== Task to complete ==
Output only the lines below that start at the line containing "M226,594L263,646H175L165,634Z" and end at the line containing "M305,390L328,357", with both ends kept.

"""

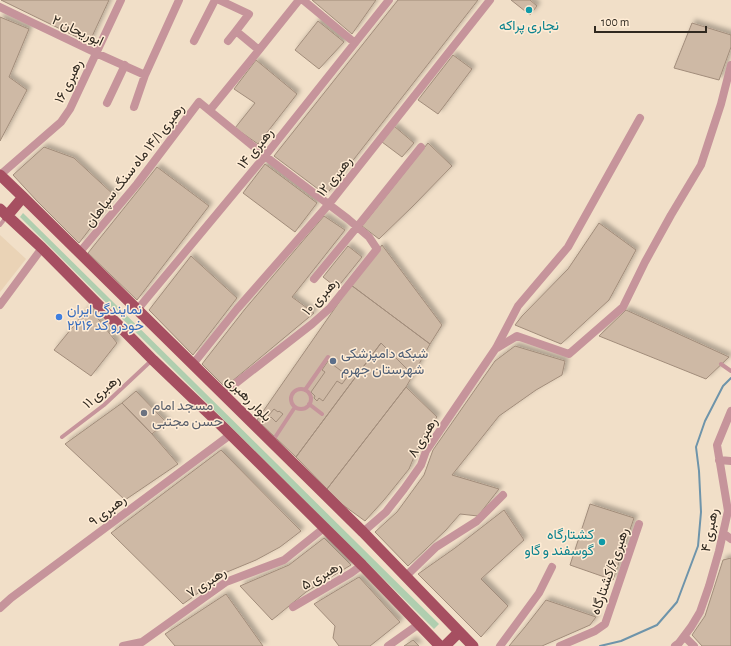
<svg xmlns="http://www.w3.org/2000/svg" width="731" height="646" viewBox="0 0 731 646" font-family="'Alegreya Sans',Vazirmatn,sans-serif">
<defs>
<filter id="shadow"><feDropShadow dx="3.5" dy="-3.5" stdDeviation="2" flood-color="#0004"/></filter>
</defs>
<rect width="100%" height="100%" fill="#f1dfc8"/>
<path fill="#ead3b6" d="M0,235L26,259L0,292Z"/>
<path fill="#b0ceaf" d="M23,213L439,624L434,629L20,217Z"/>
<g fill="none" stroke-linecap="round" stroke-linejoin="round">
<path stroke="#6e94aa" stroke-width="2" d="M600,646L621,641L657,625L677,602L698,546L701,512L699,471L696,447L705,421L723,386L731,378"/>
</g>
<path fill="#ceb9a5" stroke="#a28d7b" filter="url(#shadow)" d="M1,0H109L89,43Z
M312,0H376L352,34Z
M398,0H478L326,195L274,156Z
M511,0H530L537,6L530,15Z
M0,17L29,29L9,77L27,90L0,141Z
M318,21L344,42L319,69L295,50Z
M692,23L731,35V47L719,80L674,68Z
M453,55L472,69L438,114L418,100Z
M256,60L297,94L258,144L235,128L255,103L234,89Z
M394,126L414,143L402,157L382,142Z
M428,143L452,166L413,206L379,239L362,226Z
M44,147L74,158L115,196L79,243L37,201L13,175Z
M265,164L317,203L295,232L243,193Z
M157,167L209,206L137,300L88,253Z
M324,216L345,230L292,297L314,313L225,387L202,364L245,309Z
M599,223L636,250L609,300L561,344L515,325L522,316L568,269Z
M382,245L442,325L430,344L351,285Z
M348,246L362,257L337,288L323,277Z
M191,256L237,298L193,355L149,310Z
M351,285L430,344L413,375L381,343L296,457L257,420Z
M89,307L117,343L91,376L54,350Z
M626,310L729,357L706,379L599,336Z
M381,343L413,375L406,387L327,489L296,457Z
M515,346L565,361L562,375L536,390L499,416L452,475L499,489L478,516L460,514L446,530L408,566L375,532L397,512L424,475L433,450L495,361Z
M328,361L348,376L342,384L337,381L323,401L319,398L317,401L314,398L315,396L311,392L325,372L322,370Z
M406,387L437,417L423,435L409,469L384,500L365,521L343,505L327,489Z
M136,391L166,422L152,434L122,403Z
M122,403L152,434L178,464L125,500L65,444Z
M274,409L278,412L279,411L283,414L276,422L271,417L270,418L268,416Z
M221,450L301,531L280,547L256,560L227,572L183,604L111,533Z
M590,504L634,518L613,580L570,565Z
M504,510L524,540L481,579L508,606L481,637L418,574L455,548Z
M324,538L351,565L306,592L272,620L240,586L289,565Z
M731,558V646H702L692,635L705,616L723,560Z
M359,577L400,622L370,646H339L333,638L335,626L314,604Z
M226,594L263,646H175L165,634Z
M546,600L596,617L590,625L542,646H509L525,627Z
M413,640L419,646H404Z"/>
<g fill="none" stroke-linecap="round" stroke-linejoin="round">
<path stroke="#c6949b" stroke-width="4" d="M0,225L7,216
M721,364L731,371
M291 399a10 10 0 1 1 20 0a10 10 0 1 1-20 0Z
M305,390L328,357
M309,404L322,414
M62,437L104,405L152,360
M272,442L295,407"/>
<path stroke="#c6949b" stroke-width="8" d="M219,0L249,14L236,31L259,50
M303,0L355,43
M0,7L96,53L145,75
M194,41L215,0
M228,41L236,31
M107,103L125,65
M134,107L145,75L179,0
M210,110L259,50L299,0
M0,175L61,122L70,109L121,0
M79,253L137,184L199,102L265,156L348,219L369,237L377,249L330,308L312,324L222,394
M314,279L357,227L421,147
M0,305L42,248
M137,310L265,156L389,0
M497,348L517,336L569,354L623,307L645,262L671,215L701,165L721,104L731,65
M193,364L237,309L329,204L490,0
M719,460L731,461
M363,532L386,512L404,489L421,465L426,451L496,348L518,306L568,247L640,118
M723,533L731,539
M406,576L436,547L477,521L503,495
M293,607L351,573L362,565
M0,608L11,598L230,435
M684,636L694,646
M123,646L142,642L226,582L284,560L324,528
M388,646L419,624
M500,646L539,593L552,567
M560,646L595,631L605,624L639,524
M675,646L679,643L691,627L700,612L709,586L719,551L728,511L717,445L731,411"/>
<path stroke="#a64f61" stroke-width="11" d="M0,175L23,197L363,532L473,646
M0,209L42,248L153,360L224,428L362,565L440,646
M7,216L23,197
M445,646L459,632"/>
</g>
<g fill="#0f9aa8" stroke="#ffecd5" stroke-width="1.5">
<circle cx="529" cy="10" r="4"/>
<circle cx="602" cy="542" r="4"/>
</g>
<circle fill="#3f7fe0" stroke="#ffecd5" stroke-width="1.5" cx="59" cy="317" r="4"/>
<circle fill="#5c6f8a" stroke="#ffecd5" stroke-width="1.5" cx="333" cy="361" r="4"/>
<circle fill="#6b7280" stroke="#ffecd5" stroke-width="1.5" cx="144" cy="413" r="4"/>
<g text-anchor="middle" stroke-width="3" stroke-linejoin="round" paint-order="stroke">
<g font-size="14" fill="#0d838f" stroke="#ffecd5">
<text x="529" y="30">نجاری پراکه</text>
<text x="594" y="539" text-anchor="end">کشتارگاه<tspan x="594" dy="16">گوسفند و گاو</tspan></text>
</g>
<g font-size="14" fill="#302920" stroke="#ffecd5">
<text transform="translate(78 30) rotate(25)" y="5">ابوریحان ۲</text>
<text transform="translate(68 81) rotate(-64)" y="5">رهبری ۱۶</text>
<text transform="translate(255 148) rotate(-51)" y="5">رهبری ۱۴</text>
<text transform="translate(134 165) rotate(-52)" y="5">رهبری ۱۴/۱ ماه سنگ سپاهان</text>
<text transform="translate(334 176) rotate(-51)" y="5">رهبری ۱۲</text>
<text transform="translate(320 296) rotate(-47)" y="5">رهبری ۱۰</text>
<text transform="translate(101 391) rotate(-41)" y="5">رهبری ۱۱</text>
<text transform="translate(249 398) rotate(45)" y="5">بلوار رهبری</text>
<text transform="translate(422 437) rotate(-59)" y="5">رهبری ۸</text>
<text transform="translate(107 510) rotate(-37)" y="5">رهبری ۹</text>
<text transform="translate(709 530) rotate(-79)" y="5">رهبری ۴</text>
<text transform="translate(609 571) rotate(-71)" y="5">رهبری۶/کشتارگاه</text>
<text transform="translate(321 575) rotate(-30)" y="5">رهبری ۵</text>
<text transform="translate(206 582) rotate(-33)" y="5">رهبری ۷</text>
</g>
<g font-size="14" fill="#366cbe" stroke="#ffecd5" text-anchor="start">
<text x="67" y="314">نمایندگی ایران<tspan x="67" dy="16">خودرو کد ۲۲۱۶</tspan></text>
</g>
<g font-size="14" fill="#4e5e75" stroke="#ffecd5" text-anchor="start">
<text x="341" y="358">شبکه دامپزشکی<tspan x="341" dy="16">شهرستان جهرم</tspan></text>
</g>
<g font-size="14" fill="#5b616d" stroke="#ffecd5" text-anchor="start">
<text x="152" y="410">مسجد امام<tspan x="152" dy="16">حسن مجتبی</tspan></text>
</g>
</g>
<path d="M595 26v6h111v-6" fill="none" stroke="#302920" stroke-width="2"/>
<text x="601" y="26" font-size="12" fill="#302920" stroke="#ffecd5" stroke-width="3" paint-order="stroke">100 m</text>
</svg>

"""

== Your response ==
M226,594L263,646H175L165,634Z
M546,600L596,617L590,625L542,646H509L525,627Z
M413,640L419,646H404Z"/>
<g fill="none" stroke-linecap="round" stroke-linejoin="round">
<path stroke="#c6949b" stroke-width="4" d="M0,225L7,216
M721,364L731,371
M291 399a10 10 0 1 1 20 0a10 10 0 1 1-20 0Z
M305,390L328,357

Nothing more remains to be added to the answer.